We’re also fairly private. I didn’t announce Luke’s pregnancy on Facebook; Zack isn’t even on Facebook.
We joke about this, make fun of our nerd-dom, endlessly ponder how we ended up with a Chatty Cathy like Zoe. But it turns out when you’re violently dropped into an ocean of tears on Planet I Delivered a Dead Baby, being an introvert can really bite you in the ass.
When you normally don’t talk a lot and are usually private, people assume you don’t need or want to ever talk. They don’t realize this isn’t normal. It’s not usual. And so that puts the introvert in the painful position of having to Reach Out. Of having to say, hey, guess what? I’m still here. Still suffering. Still feeling shitty. I need to know that someone still cares. Can we go to lunch?

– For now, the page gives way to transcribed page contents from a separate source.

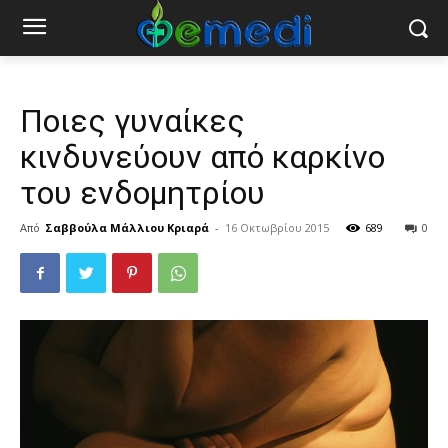
Ποιες γυναίκες
κινδυνεύουν από καρκίνο
του ενδομητρίου
Από
Σαββούλα Μάλλιου Κριαρά
-
16 Οκτωβρίου 2015
689
0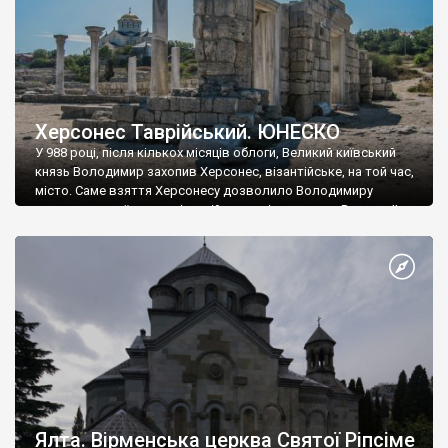
Херсонес Таврійський. ЮНЕСКО
У 988 році, після кількох місяців облоги, Великий київський
князь Володимир захопив Херсонес, візантійське, на той час,
місто. Саме взяття Херсонесу дозволило Володимиру
диктувати свої умови візантійському імператору Василю ІІ, та
одружитися з його дочкою Ганною. Цього ж року, в
Херсонесі Володимир-язичник, став Василем-християнином.
А потім було Хрещення Русі. На честь Херсонесу Таврійського
названо місто […]
Ялта. Вірменська церква Святої Ріпсіме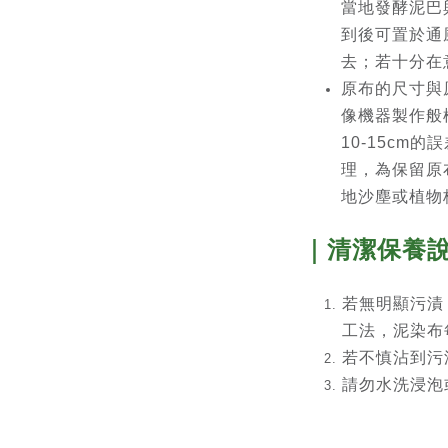
當地發酵泥巴
到後可置於通
去；若十分在
原布的尺寸與
像機器製作般
10-15cm
理，為保留原
地沙塵或植物
｜清潔保養
若無明顯污漬
工法，泥染布
若不慎沾到污
請勿水洗浸泡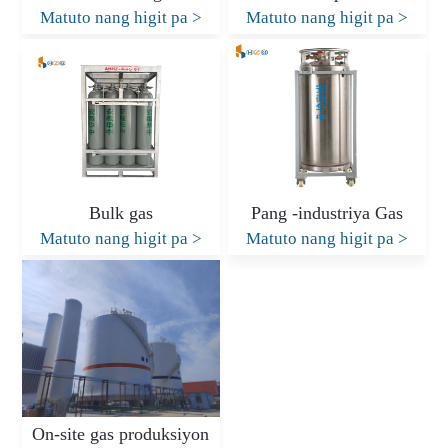
Matuto nang higit pa
>
Matuto nang higit pa
>
Bulk gas
Pang -industriya Gas
Matuto nang higit pa
>
Matuto nang higit pa
>
On-site gas produksiyon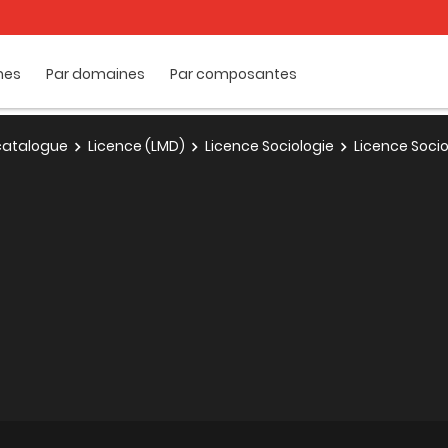
mes
Par domaines
Par composantes
e catalogue
Licence (LMD)
Licence Sociologie
Licence Socio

It’s hard. And somewhat embarrassing. As much as the regular planet is not made for introverts, Planet I Delivered a Dead Baby is a thousand times worse.
Don’t get me wrong. Many people showed us acts of kindness in the days after this happened. There were cards and countless thoughtful notes, including from people I hadn’t spoken to for years. Flowers. Colleagues set up a meal delivery service and a cleaning service. A high school acquaintance sent a gift card. A new friend made soup. Another new friend took hours out of her afternoon to share her own tale of heartbreak. People came out of the woodwork detailing their secret histories of pregnancy and infant loss. These messages brought more tears but reminded us we are not alone. My parents check in every day. My mother-in-law sent a beautiful necklace and gave us a memorial bench. We placed it in the garden, and later added a solar angel sent by an aunt. Now we have a peaceful spot right by the house where we can visit Luke.
But then, as the days stretched into weeks, the well wishes dropped off. The notes stopped coming. The chorus of sympathy faded into the silence we once cherished and now dread. On Planet I Delivered a Dead Baby, everything is upside down.
It turns out that a stillbirth can make you a bit of a pariah. It makes some people uncomfortable; they do not know what to say to someone in my situation, and so they don’t say anything at all. I can see this in the eyes of Zoe’s teachers when I drop her off at day care. They’re thinking, I saw her nearly every day of her pregnancy, for 37 weeks. Her baby was full-term, so close to being born—alive. What in the hell do I say to her?
One of her teachers—the only one to say anything at all!—got it right. She simply said, “How are you doing? I know it’s hard. We’re here if you need to talk” and wrapped me in a hug. I could tell she wasn’t phoning it in, either. Wasn’t faking it. She meant it. She really cared.
If you’re wondering what to say to someone in my situation, the above will do just fine, I assure you. Also—you’ll need to say it more than once. Maybe many times. Some people just do not feel comfortable Reaching Out and letting others know they are still hurting. So they suffer in silence. The only way you’ll be able to help them is by saying, again and again, How are you? I know it’s hard. I’m here if you need to talk. You’ll need to do this for weeks. For months. For YEARS.
It’s like they’re stranded on a raft in a sea of grief on Planet I Delivered a Dead Baby. Each time you reach out, you’re throwing them a lifeline. When the chat ends, when you hang up the phone, when the visit is over, you take the lifeline with you. You need to keep tossing it because they’re still out there. Still drifting. Trying to get to shore.
P.S. If you’re reading this and you know me, don’t feel awkward reaching out and think I’ll assume you did it just because you read this. What I’ll actually think is wow, they read this post; they really care.